Ein Schuldiger für die kontinuierliche Verschlechterung der Lebensbedingungen sitzt im Weißen Haus. Obwohl das von US-Präsident William Clinton 1996 unterzeichnete Helms-Burton-Gesetz eine Aufhebung der Blockaden von der Zustimmung des Kongresses abhängig macht, kann der Präsident einzelne Beschränkungen eigenmächtig aufheben. Barack Obama hat gezeigt, wie das geht. So könnte Biden, wenn er wollte, zum Beispiel die finanzielle Verfolgung Kubas abmildern und es kubanischen Einrichtungen, Banken oder Unternehmen, ermöglichen, Korrespondenzkonten bei US-Banken zu eröffnen, führte die KP-Zeitung Granma am Montag aus. Ohne Zustimmung des Kongresses könne Biden die Ausfuhr von medizinischen Gütern und Ausrüstungen nach Kuba zulassen. Auch habe er die Befugnis, den Export von US-Produkten für wichtige Wirtschaftszweige wie Bergbau, Tourismus oder Biotechnologie auf die Insel sowie die Einfuhr von kubanischen Waren in die USA zu genehmigen, die in Kuba angebaut, erzeugt oder hergestellt werden, darunter Nickel, Zucker, Tabak, Rum und andere. Er könne ferner das Verbot für US-Bürger, als Touristen nach Kuba zu reisen, und das Verbot von Finanzierungen für den Verkauf von US-Agrarprodukten an Kuba aufheben. Schließlich wies Granma darauf hin, dass viele US-Bürger davon profitieren könnten, wenn ihr Präsident ihnen erlauben würde, sich in Kuba medizinisch behandeln zu lassen.

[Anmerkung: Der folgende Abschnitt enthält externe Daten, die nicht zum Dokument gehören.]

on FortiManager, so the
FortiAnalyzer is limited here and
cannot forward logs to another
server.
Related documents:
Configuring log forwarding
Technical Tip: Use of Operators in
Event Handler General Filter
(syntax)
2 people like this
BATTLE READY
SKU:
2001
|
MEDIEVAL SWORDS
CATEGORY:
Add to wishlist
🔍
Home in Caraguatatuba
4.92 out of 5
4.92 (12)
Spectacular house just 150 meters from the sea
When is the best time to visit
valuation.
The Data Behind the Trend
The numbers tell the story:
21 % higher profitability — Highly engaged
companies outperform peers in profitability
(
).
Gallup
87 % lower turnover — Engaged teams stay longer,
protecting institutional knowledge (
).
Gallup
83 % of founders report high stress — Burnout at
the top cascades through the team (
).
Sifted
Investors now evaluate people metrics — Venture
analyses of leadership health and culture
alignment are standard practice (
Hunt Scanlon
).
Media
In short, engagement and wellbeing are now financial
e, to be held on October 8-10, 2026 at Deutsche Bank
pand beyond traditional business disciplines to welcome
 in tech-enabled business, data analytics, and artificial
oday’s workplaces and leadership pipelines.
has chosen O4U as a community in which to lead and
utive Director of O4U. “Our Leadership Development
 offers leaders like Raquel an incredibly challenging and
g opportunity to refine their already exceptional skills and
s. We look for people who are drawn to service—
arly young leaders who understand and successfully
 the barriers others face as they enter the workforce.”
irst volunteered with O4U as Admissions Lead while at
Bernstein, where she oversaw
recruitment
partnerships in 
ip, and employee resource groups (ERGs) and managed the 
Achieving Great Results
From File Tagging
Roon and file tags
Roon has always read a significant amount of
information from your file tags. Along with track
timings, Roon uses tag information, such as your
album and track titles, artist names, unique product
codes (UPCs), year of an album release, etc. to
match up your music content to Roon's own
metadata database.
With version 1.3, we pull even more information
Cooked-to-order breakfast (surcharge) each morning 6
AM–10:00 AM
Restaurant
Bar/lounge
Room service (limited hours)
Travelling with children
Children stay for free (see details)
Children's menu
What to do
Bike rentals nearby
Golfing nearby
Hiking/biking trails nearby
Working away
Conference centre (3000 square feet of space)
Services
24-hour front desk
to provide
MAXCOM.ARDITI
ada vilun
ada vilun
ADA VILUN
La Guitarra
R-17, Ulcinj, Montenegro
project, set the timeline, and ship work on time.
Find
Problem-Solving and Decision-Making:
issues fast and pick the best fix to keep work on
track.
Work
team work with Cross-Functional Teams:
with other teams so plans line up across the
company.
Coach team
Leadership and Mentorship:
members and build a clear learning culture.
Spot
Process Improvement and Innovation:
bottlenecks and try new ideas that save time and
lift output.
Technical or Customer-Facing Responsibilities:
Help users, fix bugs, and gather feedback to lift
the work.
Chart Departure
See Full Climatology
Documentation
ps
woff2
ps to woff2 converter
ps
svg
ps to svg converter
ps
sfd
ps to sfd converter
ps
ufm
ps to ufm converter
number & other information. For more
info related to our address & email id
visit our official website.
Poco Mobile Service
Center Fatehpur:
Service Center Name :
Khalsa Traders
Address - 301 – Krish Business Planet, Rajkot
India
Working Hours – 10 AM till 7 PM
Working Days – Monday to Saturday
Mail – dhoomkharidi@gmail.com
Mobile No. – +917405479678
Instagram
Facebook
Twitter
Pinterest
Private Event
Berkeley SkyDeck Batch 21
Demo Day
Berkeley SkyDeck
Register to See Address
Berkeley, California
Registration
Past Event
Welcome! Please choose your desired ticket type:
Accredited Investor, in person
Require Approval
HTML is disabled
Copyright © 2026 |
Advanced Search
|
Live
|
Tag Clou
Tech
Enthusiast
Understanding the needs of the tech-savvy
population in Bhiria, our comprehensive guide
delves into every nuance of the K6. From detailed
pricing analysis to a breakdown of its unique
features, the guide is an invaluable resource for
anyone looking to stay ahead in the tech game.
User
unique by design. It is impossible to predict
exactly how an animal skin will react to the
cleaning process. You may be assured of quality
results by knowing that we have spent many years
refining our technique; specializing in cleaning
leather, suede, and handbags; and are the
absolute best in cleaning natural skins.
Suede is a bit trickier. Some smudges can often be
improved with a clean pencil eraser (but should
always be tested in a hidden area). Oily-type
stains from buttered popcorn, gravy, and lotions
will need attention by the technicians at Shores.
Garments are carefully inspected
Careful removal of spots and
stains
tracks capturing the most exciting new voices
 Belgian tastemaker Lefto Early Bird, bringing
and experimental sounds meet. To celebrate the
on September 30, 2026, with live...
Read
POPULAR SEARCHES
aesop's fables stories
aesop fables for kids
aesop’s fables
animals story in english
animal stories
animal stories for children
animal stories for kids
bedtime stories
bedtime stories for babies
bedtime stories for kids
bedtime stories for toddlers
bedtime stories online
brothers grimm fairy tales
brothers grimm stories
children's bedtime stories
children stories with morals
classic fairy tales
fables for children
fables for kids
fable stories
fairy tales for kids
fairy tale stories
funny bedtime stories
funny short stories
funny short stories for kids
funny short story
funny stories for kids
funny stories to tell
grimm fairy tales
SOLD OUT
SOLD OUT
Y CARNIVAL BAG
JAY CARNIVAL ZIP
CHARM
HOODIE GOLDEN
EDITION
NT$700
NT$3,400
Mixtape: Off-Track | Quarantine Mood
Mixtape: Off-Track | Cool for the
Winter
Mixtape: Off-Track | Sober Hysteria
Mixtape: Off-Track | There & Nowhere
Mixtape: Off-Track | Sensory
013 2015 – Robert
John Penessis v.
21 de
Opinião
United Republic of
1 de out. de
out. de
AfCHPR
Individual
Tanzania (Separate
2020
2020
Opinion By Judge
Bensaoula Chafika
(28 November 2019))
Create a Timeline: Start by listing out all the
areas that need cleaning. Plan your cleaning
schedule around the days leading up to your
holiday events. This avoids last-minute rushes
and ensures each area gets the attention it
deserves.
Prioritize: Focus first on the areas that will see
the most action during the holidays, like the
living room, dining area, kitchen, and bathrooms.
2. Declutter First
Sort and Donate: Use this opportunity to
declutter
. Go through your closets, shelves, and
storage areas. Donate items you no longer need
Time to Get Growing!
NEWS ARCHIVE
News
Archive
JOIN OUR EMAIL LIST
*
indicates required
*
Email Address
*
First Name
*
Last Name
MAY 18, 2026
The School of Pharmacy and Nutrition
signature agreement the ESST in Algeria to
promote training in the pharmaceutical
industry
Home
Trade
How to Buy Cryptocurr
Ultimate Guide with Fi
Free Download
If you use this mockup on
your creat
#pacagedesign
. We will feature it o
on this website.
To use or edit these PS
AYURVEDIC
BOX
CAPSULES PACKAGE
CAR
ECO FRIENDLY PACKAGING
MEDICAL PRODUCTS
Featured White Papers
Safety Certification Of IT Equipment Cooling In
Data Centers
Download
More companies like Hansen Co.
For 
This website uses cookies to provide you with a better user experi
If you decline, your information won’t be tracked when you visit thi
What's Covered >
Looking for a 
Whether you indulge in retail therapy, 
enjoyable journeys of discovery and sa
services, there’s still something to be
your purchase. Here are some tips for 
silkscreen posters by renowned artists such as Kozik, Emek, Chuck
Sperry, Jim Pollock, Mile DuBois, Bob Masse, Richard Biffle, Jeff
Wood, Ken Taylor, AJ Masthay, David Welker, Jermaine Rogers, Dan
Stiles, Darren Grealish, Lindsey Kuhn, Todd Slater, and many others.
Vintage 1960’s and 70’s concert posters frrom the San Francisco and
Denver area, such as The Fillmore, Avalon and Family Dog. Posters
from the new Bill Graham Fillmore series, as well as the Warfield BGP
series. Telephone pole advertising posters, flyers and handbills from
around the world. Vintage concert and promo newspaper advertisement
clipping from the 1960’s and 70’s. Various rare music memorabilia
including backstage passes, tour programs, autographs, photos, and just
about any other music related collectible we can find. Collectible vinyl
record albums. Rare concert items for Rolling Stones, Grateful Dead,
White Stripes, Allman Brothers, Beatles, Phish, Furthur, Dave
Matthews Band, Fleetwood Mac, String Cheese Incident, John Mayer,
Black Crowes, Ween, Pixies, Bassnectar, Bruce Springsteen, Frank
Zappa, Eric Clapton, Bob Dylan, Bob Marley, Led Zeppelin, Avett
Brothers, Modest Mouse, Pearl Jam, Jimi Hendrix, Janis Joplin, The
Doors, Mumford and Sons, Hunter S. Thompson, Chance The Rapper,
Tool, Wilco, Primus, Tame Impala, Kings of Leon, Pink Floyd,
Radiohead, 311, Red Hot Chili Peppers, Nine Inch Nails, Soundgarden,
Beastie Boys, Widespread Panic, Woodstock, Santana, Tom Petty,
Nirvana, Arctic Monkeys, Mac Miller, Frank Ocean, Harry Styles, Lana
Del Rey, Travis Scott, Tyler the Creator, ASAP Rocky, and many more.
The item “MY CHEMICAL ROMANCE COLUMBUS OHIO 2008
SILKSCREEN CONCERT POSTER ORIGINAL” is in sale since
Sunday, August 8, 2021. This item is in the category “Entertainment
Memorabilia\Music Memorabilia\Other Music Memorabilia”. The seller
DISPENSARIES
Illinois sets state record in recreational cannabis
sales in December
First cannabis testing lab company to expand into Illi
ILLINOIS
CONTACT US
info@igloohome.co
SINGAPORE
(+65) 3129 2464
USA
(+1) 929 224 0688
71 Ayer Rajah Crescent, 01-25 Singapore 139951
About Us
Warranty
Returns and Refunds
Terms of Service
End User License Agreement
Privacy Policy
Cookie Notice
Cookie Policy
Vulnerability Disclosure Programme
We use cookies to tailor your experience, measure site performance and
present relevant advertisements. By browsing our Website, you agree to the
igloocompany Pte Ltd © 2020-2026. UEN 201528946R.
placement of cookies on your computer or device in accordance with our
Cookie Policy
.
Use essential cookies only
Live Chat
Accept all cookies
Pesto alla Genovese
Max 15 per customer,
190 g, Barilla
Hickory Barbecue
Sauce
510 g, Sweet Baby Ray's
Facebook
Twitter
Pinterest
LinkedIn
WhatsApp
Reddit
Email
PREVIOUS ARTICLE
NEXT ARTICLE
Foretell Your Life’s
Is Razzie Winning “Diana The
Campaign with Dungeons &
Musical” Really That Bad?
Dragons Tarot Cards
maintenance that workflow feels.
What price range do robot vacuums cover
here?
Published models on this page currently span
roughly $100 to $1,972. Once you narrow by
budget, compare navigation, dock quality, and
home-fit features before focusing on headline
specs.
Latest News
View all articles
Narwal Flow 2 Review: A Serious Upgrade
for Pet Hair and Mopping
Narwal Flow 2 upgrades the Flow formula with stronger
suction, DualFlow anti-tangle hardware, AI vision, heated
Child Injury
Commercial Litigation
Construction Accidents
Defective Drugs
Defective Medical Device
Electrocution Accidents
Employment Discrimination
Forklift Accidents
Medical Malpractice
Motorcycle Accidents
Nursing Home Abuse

Unabhängig davon, ob es bei der Abstimmung irgendeine unerwartete Überraschung gibt, wird die Weltgemeinschaft am Donnerstag zum 31. Mal in Folge die Aufhebung der völkerrechtswidrigen US-Blockade gegen Kuba fordern und die USA für ihre völkermörderische Sanktionspolitik an den Pranger stellen.